Yurt içine sokulan patlayıcılar konusunda gerek Emniyetin gerekse Genelkurmayın değişik zamanlarda yapılan açıklamalarda ortaya konulmuştur.
Eylemin olmuş olması güvenlik kuvvetlerinin başarısız olduğu anlamına da gelmez. Çünkü güvenlik kuvvetleri bizim haberimiz olmadan yüzlerce eylemi
önlemektedir.Bu tür eylemler her zaman tekrar yapılabilir.Kullanılan patlayıcının gücü dikkate alındığında bunun bir plastik patlayıcı olduğu ve plastik patlayıcıların genelde PKK tarafından kullanıldığı, geçmişte de bu tür eylemler yaptığı göz önünde bulundurulursa bu bir PKK eylemi olma olasılığını
artırmaktadır.
Seçilen yer ve zamanlama açısından bu bir profesyonel eylemdir. Terör eylemlerinin en önemli amaçlarından birisi belki de en önemlisi propagandadır.
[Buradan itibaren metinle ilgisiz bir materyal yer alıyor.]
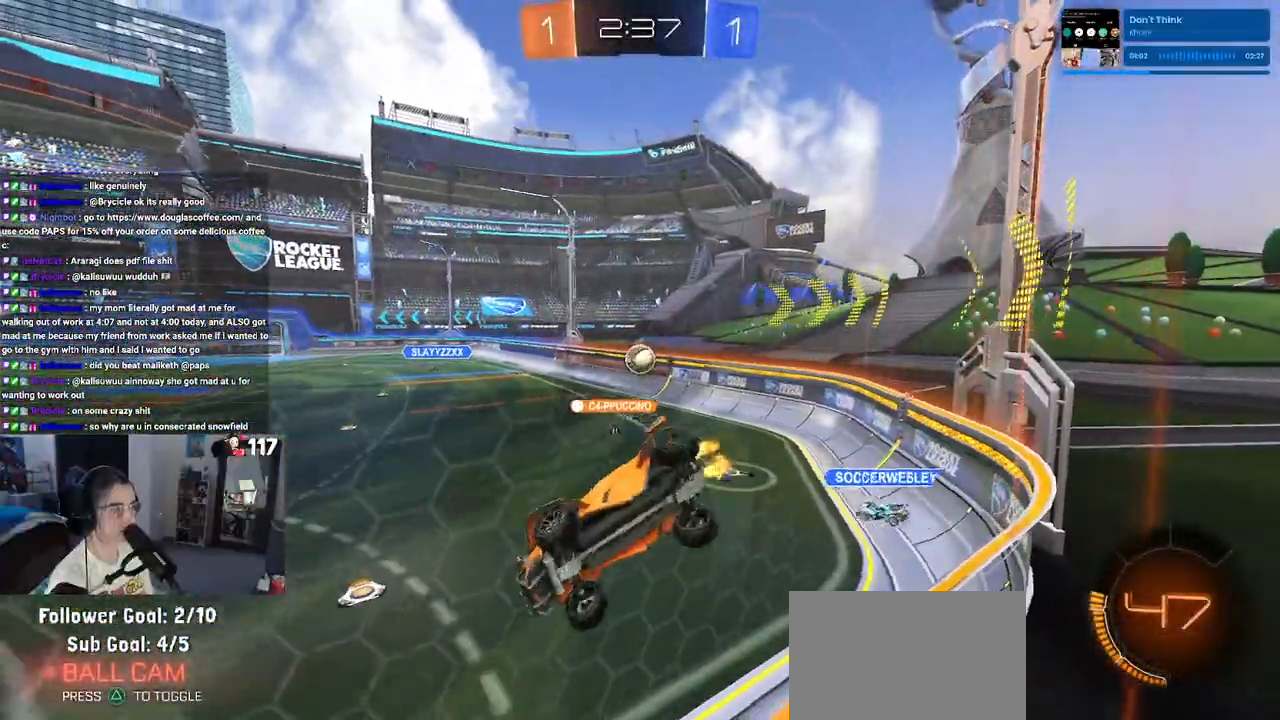
{"buttons": ["R2"], "left_stick": "right", "right_stick": "center", "events": [[317, "left_stick", "right"]]}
Bu nedenle bu tür olaylarda asla üst düzeyde değil en alt düzeyde açıklamalar yapılmalıdır.
Bu gün tartışma günü değil, birlik olma günüdür. Ancak bu birlik nasıl olabilecek bu çok tartışmalı çünkü hükümetle her gün şehitler veren silahlı kuvvetler arasında terörle mücadele konusunda çok ciddi farklılık vardır. Bu kadar ağır terör karşısında olup da en ağır bedeli ödeyip ancak terörle mücadele
konusunda hiçbir stratejisi olmayan tek ülke Türkiye dir.
Sıfıra yakın bir terörle iktidara gelen hükümet maalesef Türk Silahlı Kuvvetlerin elini kolunu bağlamakta küstah Barzani'ye karşı tek kelime edememektedir.
Gelinen noktayı düşünebiliyor musunuz? Barzani bu iktidarın devamından yana açıklamalar yaparken bu konuda faaliyetlerde bulunurken AKP'lilerin sesi
çıkmadığı gibi ülkemizi ona buna oyuncak etmektedir.
Şimdi bir taraftan terörle mücadele eden Silahlı Kuvvetlerin elini kolunu bağlayacaksın sonrada bu patlama nasıl oldu diye soracaksın.Yazık oluyor bu
ülkenin çocuklarına yazık oluyor.Onların şehit olmalarında en büyük sorumluluk hiçbir hükümete olmadığı kadar bu hükümete aittir.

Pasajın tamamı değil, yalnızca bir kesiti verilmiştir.